START Information given
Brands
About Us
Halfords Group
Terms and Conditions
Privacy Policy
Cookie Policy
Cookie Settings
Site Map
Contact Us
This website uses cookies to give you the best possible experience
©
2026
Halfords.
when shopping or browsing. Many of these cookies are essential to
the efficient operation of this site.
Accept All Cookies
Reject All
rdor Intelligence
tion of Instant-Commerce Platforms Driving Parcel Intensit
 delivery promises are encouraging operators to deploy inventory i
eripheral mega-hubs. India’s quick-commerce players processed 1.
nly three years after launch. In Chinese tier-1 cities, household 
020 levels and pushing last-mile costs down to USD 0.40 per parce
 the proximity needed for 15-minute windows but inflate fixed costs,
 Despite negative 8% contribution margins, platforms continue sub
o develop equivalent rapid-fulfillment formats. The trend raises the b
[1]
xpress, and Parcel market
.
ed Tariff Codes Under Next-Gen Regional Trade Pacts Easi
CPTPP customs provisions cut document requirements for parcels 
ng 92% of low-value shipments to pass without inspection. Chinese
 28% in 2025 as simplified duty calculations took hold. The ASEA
END Information given
START Information given
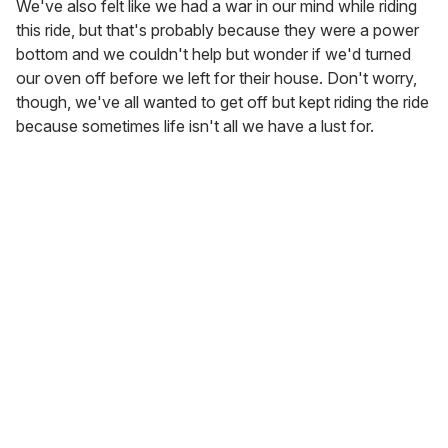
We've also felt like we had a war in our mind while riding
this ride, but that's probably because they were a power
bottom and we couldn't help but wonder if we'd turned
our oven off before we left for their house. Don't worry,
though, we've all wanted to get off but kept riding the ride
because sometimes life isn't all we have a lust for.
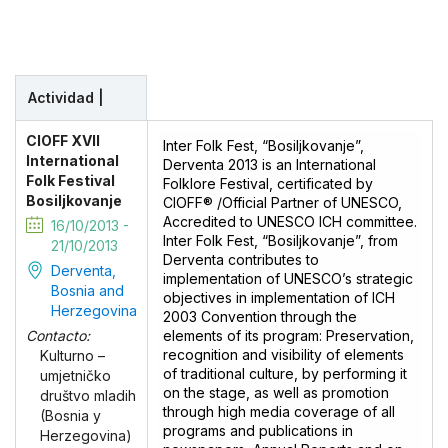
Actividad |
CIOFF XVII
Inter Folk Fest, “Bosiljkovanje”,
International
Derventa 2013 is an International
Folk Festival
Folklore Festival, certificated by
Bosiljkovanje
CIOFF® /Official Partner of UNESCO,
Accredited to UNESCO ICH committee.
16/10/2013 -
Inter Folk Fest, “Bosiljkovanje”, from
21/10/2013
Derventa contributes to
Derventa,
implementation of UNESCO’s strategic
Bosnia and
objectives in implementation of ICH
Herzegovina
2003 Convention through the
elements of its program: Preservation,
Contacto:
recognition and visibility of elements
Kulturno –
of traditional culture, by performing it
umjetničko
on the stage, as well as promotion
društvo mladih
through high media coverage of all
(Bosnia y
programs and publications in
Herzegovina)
END Information given
Your objective: Edit the lines starting with the line containing "We've also felt" and going on through the line containing "because sometimes life": replace "oven" with "stove" and leave everything else as it is.

Response to this task:
We've also felt like we had a war in our mind while riding
this ride, but that's probably because they were a power
bottom and we couldn't help but wonder if we'd turned
our stove off before we left for their house. Don't worry,
though, we've all wanted to get off but kept riding the ride
because sometimes life isn't all we have a lust for.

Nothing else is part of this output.